***** Page text *****
There are a number of worldwide observances in which governments, civil society and corporates should be partnering. December 1 is World AIDS Day (WAD) with a Theme of, "Getting to zero: zero new HIV infections. Zero discrimination. Zero AIDS related deaths"; December 3 is World Disability Day (WDD), "Break barriers, open doors: for an inclusive society for all"; December 5 is International Volunteer Day (IVD) "Young, Global, Active"; December 10 is Human Rights Day, "20 years: working for your rights". These observances present a great opportunity to support all activities, while showing the power of collaborating and the possibilities for real change.
On some level all of these observances are related, with a common thread of youth, as the new leaders of today and the elders of tomorrow, taking a leading role in making change happen. Youth must remove deep seeded entrenchment of, e.g. violations of human rights and lead in creating a much more inclusive world. Youth must bring new attitudes, not be apathetic and find new ways to resolve the issues which face this planet.
***** Raw data *****
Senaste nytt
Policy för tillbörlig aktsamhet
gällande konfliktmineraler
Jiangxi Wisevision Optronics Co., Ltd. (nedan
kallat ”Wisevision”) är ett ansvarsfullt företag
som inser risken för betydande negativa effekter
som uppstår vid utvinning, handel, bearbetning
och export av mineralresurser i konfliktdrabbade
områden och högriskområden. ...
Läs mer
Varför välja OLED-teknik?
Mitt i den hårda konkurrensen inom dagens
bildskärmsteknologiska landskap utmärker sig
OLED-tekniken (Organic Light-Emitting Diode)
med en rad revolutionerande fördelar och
*****
***** Raw data *****
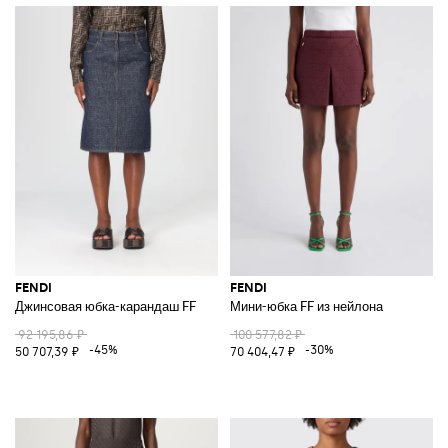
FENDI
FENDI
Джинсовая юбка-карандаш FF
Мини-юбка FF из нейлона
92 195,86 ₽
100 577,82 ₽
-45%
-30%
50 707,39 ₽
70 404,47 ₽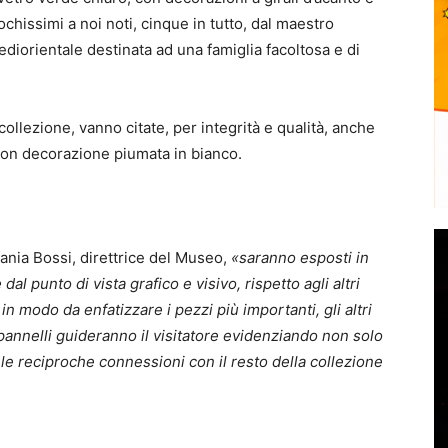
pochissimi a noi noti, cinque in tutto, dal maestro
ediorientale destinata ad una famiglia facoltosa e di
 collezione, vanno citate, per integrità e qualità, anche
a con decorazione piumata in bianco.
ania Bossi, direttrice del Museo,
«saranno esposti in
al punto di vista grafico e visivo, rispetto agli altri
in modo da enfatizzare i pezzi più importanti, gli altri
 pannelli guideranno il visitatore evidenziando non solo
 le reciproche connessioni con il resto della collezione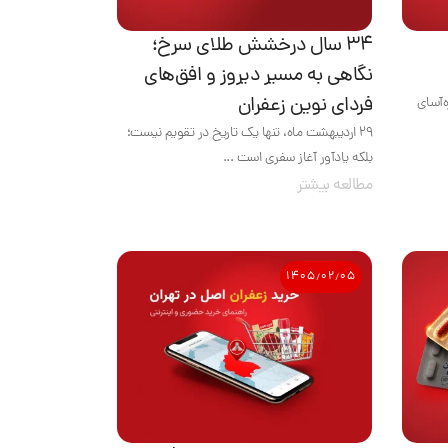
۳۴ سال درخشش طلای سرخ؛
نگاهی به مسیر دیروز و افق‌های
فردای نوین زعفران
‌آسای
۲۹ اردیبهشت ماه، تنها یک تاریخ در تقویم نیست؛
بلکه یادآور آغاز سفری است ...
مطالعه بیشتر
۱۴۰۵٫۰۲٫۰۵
*****
***** Raw data *****
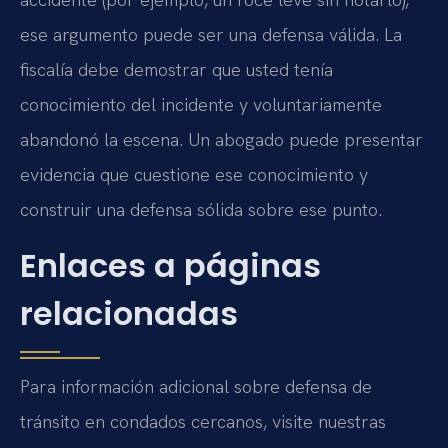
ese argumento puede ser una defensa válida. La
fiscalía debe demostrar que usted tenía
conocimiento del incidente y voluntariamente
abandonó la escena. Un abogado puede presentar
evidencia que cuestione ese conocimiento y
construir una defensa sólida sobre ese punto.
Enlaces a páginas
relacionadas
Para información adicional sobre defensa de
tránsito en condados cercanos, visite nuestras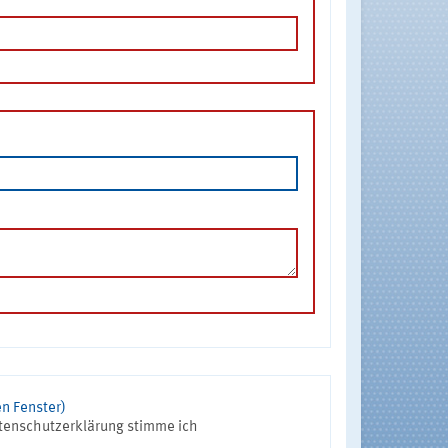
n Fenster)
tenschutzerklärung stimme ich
*****
• Problem description: Please reproduce the text on the December observances word for word, starting at "On some level" and ending at "face this planet.".

• Exercise output:
On some level all of these observances are related, with a common thread of youth, as the new leaders of today and the elders of tomorrow, taking a leading role in making change happen. Youth must remove deep seeded entrenchment of, e.g. violations of human rights and lead in creating a much more inclusive world. Youth must bring new attitudes, not be apathetic and find new ways to resolve the issues which face this planet.